By Patrick L. O’Toole with research parnter
Only within the past 25 or 30 years has remodeling grown into a distinct profession. Yet, to this day, many homeowners still seek out a “contractor” or a “builder” when they want to improve a bathroom, a kitchen or add on to their home.
But even as awareness of qualified and professional remodelers becomes mainstream, low barriers to entry work against the industry every day, leaving the door open for the unqualified and the poorly trained to sell jobs, disappoint customers, and quickly exit the business trailing messes that people never forget. Indeed, the remodeling industry — as a whole — suffers from a perception issue that is hard to shake.
Yet not all of the industry’s customer satisfaction issues are perception based. Customer satisfaction may be a discipline that is well-known among the executive ranks of the Fortune 500, but the ranks of the Qualified Remodeler Top 500 is a different story. Less than 15 percent reports internal programs to monitor customer satisfaction. Steadily, the word is getting out. In an industry where leads for new jobs can cost hundreds of dollars in marketing expense, the value of a customer for life who will, over a period of time, refer five to 10 new customers is manifold. Each satisfied customer not only becomes a base for new business but also becomes a steady stream of referrals.

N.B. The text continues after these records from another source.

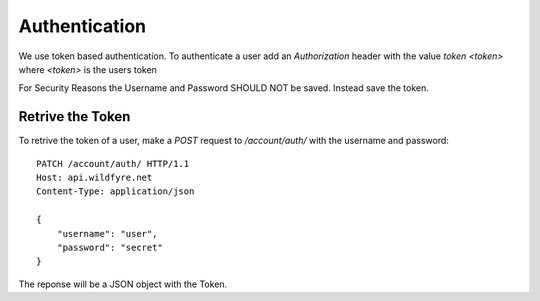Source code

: ==============
Authentication
==============

We use token based authentication. To authenticate a user add an `Authorization`
header with the value `token <token>` where `<token>` is the users token

.. code-block:: http
    :emphasize-lines: 3

    GET /account/ HTTP/1.1
    Host: api.wildfyre.net
    Authorization: token XXXXXXXXXXXXXXXXXXXXXXXXXXXXXXXXXXXXXXXX

For Security Reasons the Username and Password SHOULD NOT be saved.
Instead save the token.


Retrive the Token
=================

To retrive the token of a user, make a `POST` request to `/account/auth/`
with the username and password::

    PATCH /account/auth/ HTTP/1.1
    Host: api.wildfyre.net
    Content-Type: application/json

    {
        "username": "user",
        "password": "secret"
    }

The reponse will be a JSON object with the Token.
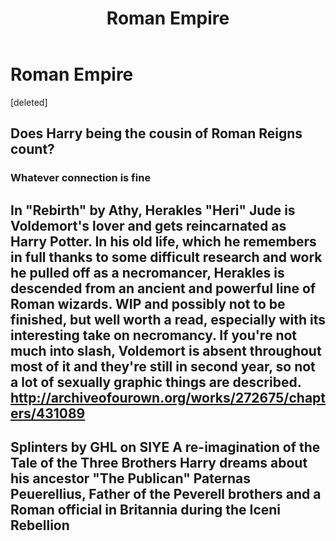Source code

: #+TITLE: Roman Empire

* Roman Empire
:PROPERTIES:
:Score: 5
:DateUnix: 1498681728.0
:DateShort: 2017-Jun-29
:END:
[deleted]


** Does Harry being the cousin of Roman Reigns count?
:PROPERTIES:
:Author: Lord_Anarchy
:Score: 6
:DateUnix: 1498686995.0
:DateShort: 2017-Jun-29
:END:

*** Whatever connection is fine
:PROPERTIES:
:Author: Stjernepus
:Score: 1
:DateUnix: 1498690011.0
:DateShort: 2017-Jun-29
:END:


** In "Rebirth" by Athy, Herakles "Heri" Jude is Voldemort's lover and gets reincarnated as Harry Potter. In his old life, which he remembers in full thanks to some difficult research and work he pulled off as a necromancer, Herakles is descended from an ancient and powerful line of Roman wizards. WIP and possibly not to be finished, but well worth a read, especially with its interesting take on necromancy. If you're not much into slash, Voldemort is absent throughout most of it and they're still in second year, so not a lot of sexually graphic things are described. [[http://archiveofourown.org/works/272675/chapters/431089]]
:PROPERTIES:
:Author: larkscope
:Score: 2
:DateUnix: 1498687793.0
:DateShort: 2017-Jun-29
:END:


** Splinters by GHL on SIYE A re-imagination of the Tale of the Three Brothers Harry dreams about his ancestor "The Publican" Paternas Peuerellius, Father of the Peverell brothers and a Roman official in Britannia during the Iceni Rebellion
:PROPERTIES:
:Author: Duvkav1
:Score: 1
:DateUnix: 1498743359.0
:DateShort: 2017-Jun-29
:END:
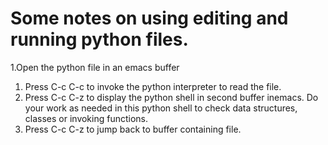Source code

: * Some notes on using editing and running python files.
1.Open the python file in an emacs buffer
2. Press C-c C-c to invoke the python interpreter to read the file.
3. Press C-c C-z to display the python shell in second buffer inemacs. Do your work as needed in this python shell to check data structures, classes or invoking functions.
4. Press C-c C-z to jump back to buffer containing file.
   


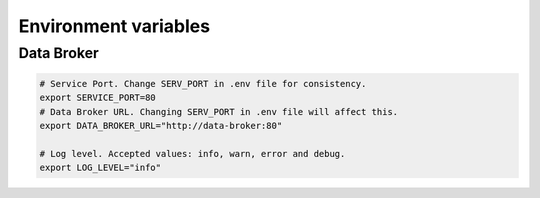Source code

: Environment variables
=====================

Data Broker
-----------

.. code-block:: bash

    # Service Port. Change SERV_PORT in .env file for consistency.
    export SERVICE_PORT=80
    # Data Broker URL. Changing SERV_PORT in .env file will affect this.
    export DATA_BROKER_URL="http://data-broker:80"

    # Log level. Accepted values: info, warn, error and debug.
    export LOG_LEVEL="info"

It is for these reasons that Qualified Remodeler began establishing a benchmark for customer satisfaction in the remodeling industry four years ago with our very first survey of homeowners who had recently remodeled their homes. Conducted by RenovationExperts.com, the goal of our survey this year is the same as it was when we started: Assign a value to customer satisfaction across a widespread group of homeowners and through analysis begin to understand the areas of the remodeling process where the relationship between remodelers and their clients commonly goes off the rails. Conversely, the analysis has also helped uncover remodeling company behaviors or traits — often deceptively simple ones — that tend to leave customers happy with their remodeling experience.
The Top Line Results
Many industries — automotive, healthcare and production home building among them — have been forced to sit up and pay attention to customer satisfaction as independent, third-party companies began surveying their customers and asking them hard questions about their level of satisfaction. Later, when rankings of competitors appeared online and in the media, the winners took the opportunity to leverage their victories through advertising.